[[ Dataset records, beginning ]]

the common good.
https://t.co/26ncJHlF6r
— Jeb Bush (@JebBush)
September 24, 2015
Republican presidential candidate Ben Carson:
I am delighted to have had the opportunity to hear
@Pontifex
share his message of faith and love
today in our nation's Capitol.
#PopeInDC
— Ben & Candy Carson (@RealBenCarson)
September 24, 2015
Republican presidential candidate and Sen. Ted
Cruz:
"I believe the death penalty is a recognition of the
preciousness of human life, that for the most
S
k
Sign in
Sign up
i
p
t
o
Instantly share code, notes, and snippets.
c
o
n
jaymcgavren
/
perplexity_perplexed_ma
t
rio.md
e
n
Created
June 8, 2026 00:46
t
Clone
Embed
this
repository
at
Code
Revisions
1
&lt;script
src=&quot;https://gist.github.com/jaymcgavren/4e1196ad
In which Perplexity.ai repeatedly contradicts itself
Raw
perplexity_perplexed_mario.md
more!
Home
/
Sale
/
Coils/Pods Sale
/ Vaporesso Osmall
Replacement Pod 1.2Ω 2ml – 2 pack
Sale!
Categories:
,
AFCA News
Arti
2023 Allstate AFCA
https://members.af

[[ Dataset records, end ]]
[[ Dataset records, beginning ]]

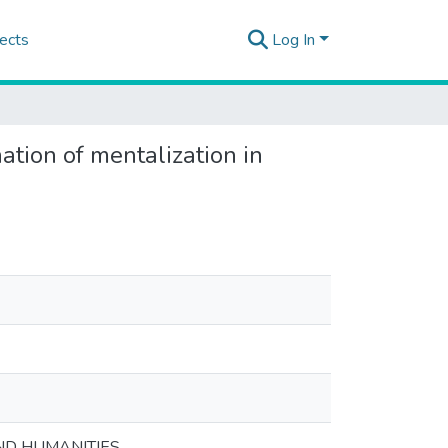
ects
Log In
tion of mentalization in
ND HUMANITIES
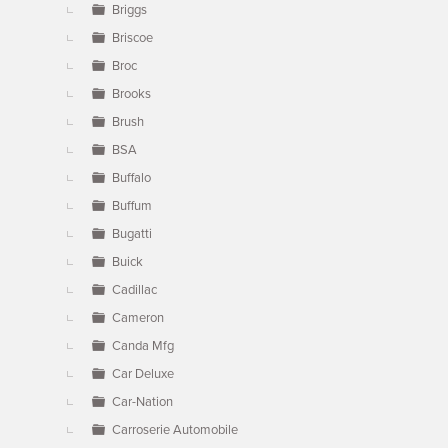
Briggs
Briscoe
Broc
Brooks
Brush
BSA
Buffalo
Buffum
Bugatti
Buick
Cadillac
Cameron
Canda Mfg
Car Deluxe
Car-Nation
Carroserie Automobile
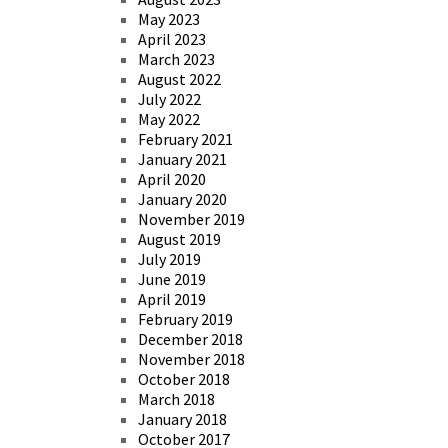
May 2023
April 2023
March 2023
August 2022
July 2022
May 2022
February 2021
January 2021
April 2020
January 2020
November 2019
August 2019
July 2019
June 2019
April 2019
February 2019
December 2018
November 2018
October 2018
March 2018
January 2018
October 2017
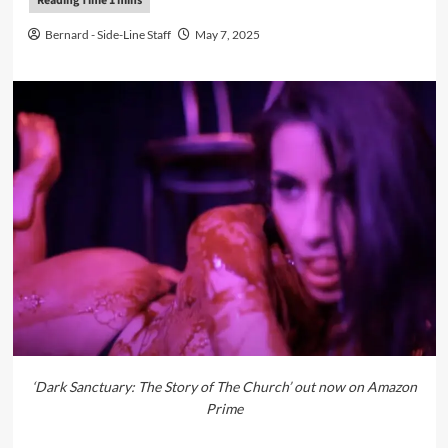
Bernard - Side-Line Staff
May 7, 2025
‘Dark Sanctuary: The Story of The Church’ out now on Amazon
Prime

[[ Dataset records, end ]]
[[ Dataset records, beginning ]]

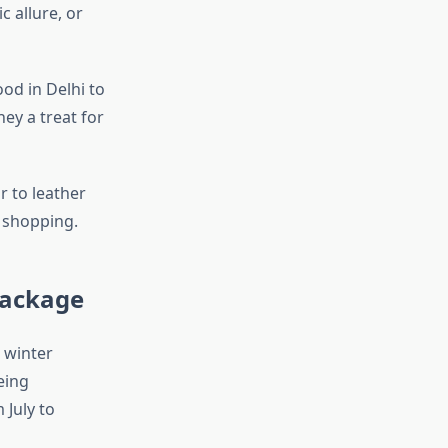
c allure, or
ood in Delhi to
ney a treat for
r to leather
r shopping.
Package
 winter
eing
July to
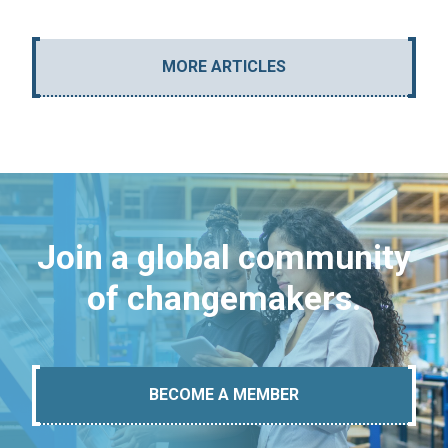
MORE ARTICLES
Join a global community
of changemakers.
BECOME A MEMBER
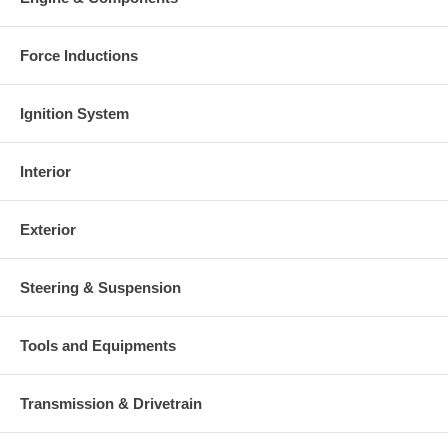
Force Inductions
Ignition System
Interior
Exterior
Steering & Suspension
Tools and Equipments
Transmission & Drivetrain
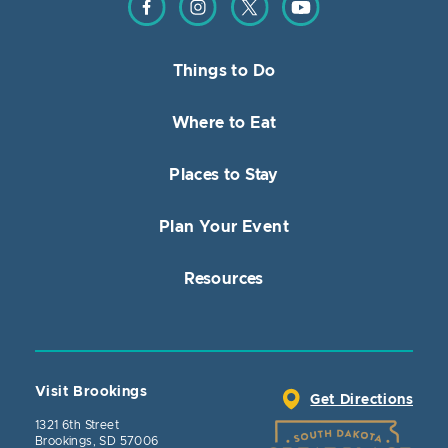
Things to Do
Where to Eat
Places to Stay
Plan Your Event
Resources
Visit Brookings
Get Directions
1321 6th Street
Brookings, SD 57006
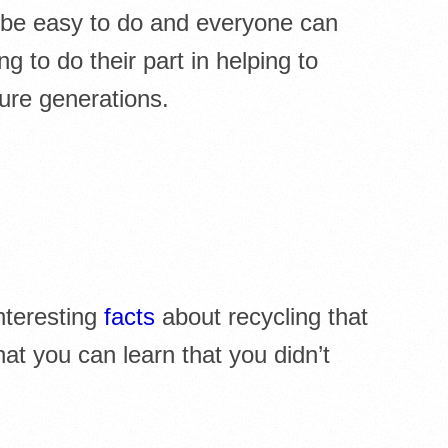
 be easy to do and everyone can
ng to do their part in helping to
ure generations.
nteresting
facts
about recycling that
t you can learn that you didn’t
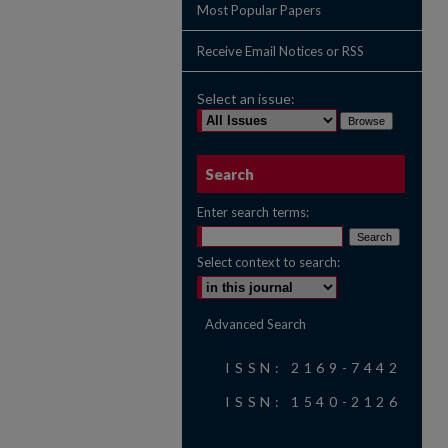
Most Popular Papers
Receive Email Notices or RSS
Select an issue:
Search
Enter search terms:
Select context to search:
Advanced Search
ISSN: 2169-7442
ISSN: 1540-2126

[[ Dataset records, end ]]

Assignment
All lines with the string "Carson" must be copied from the data.

Response to this task
Republican presidential candidate Ben Carson:
— Ben & Candy Carson (@RealBenCarson)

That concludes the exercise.